**Task prompt:** Copy every line of the records below without changing anything, and leave out the pictures.

**Data records:**
********************
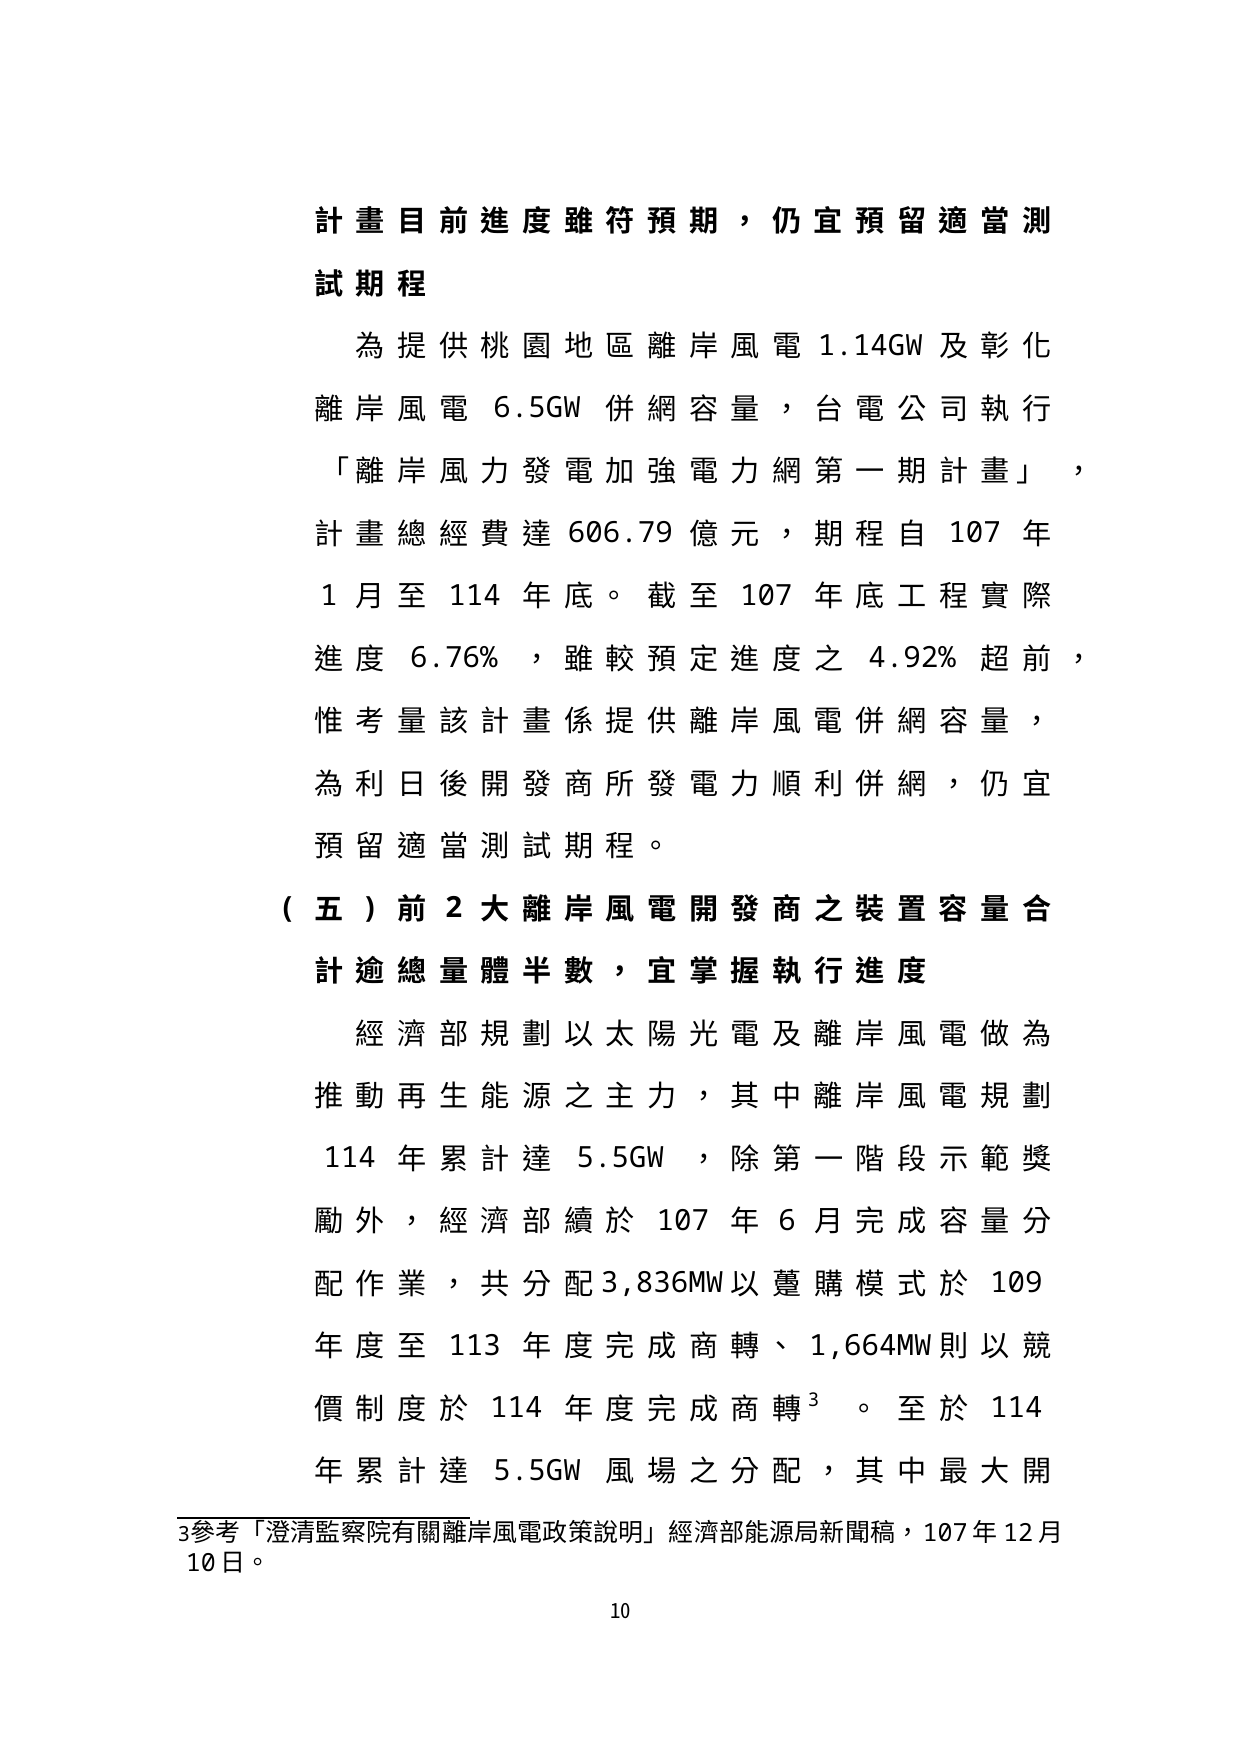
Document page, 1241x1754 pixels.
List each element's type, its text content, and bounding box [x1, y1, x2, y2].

text 參考「澄清監察院有關離岸風電政策說明」經濟部能源局新聞稿，107年12月10日。 [177, 1518, 1063, 1577]
text (五)前2大離岸風電開發商之裝置容量合計逾總量體半數，宜掌握執行進度 [242, 865, 1058, 990]
text 經濟部規劃以太陽光電及離岸風電做為推動再生能源之主力，其中離岸風電規劃114年累計達5.5GW，除第一階段示範獎勵外，經濟部續於107年6月完成容量分配作業，共分配3,836MW以躉購模式於109年度至113年度完成商轉、1,664MW則以競價制度於114年度完成商轉。至於114年累計達5.5GW風場之分配，其中最大開 [271, 990, 1058, 1490]
text 計畫目前進度雖符預期，仍宜預留適當測試期程 [242, 177, 1058, 302]
text 為提供桃園地區離岸風電1.14GW及彰化離岸風電6.5GW併網容量，台電公司執行「離岸風力發電加強電力網第一期計畫」，計畫總經費達606.79億元，期程自107年1月至114年底。截至107年底工程實際進度6.76%，雖較預定進度之4.92%超前，惟考量該計畫係提供離岸風電併網容量，為利日後開發商所發電力順利併網，仍宜預留適當測試期程。 [271, 302, 1058, 865]
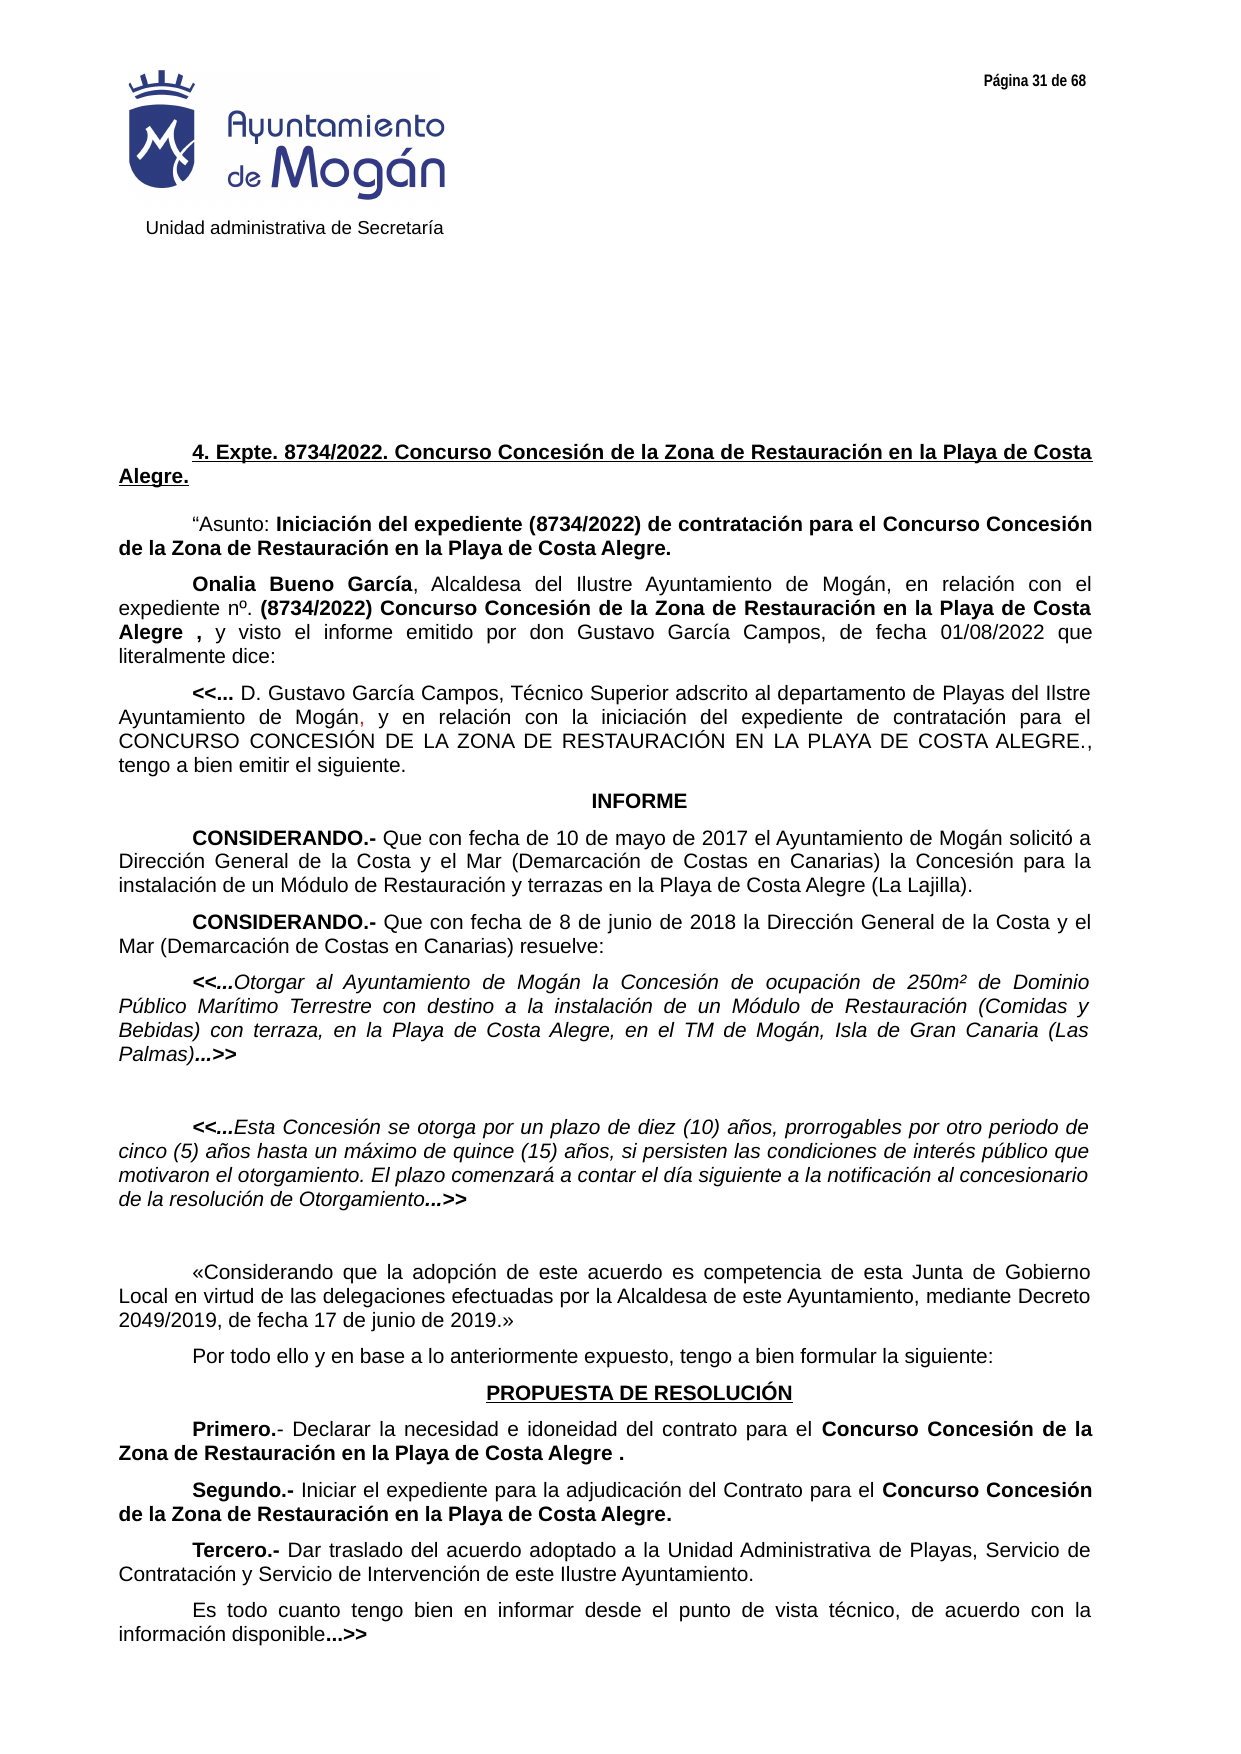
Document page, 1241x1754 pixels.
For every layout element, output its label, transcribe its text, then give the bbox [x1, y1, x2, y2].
********************
**The reply:**
Document page, 1241x1754 pixels.
List each element's type, its text content, and bounding box [x1, y1, x2, y2].

text 參考「澄清監察院有關離岸風電政策說明」經濟部能源局新聞稿，107年12月10日。 [177, 1518, 1063, 1577]
text (五)前2大離岸風電開發商之裝置容量合計逾總量體半數，宜掌握執行進度 [242, 865, 1058, 990]
text 經濟部規劃以太陽光電及離岸風電做為推動再生能源之主力，其中離岸風電規劃114年累計達5.5GW，除第一階段示範獎勵外，經濟部續於107年6月完成容量分配作業，共分配3,836MW以躉購模式於109年度至113年度完成商轉、1,664MW則以競價制度於114年度完成商轉。至於114年累計達5.5GW風場之分配，其中最大開 [271, 990, 1058, 1490]
text 計畫目前進度雖符預期，仍宜預留適當測試期程 [242, 177, 1058, 302]
text 為提供桃園地區離岸風電1.14GW及彰化離岸風電6.5GW併網容量，台電公司執行「離岸風力發電加強電力網第一期計畫」，計畫總經費達606.79億元，期程自107年1月至114年底。截至107年底工程實際進度6.76%，雖較預定進度之4.92%超前，惟考量該計畫係提供離岸風電併網容量，為利日後開發商所發電力順利併網，仍宜預留適當測試期程。 [271, 302, 1058, 865]
Document page, 1241x1754 pixels.
For every layout element, output its label, transcribe its text, then give the bbox [x1, y1, x2, y2].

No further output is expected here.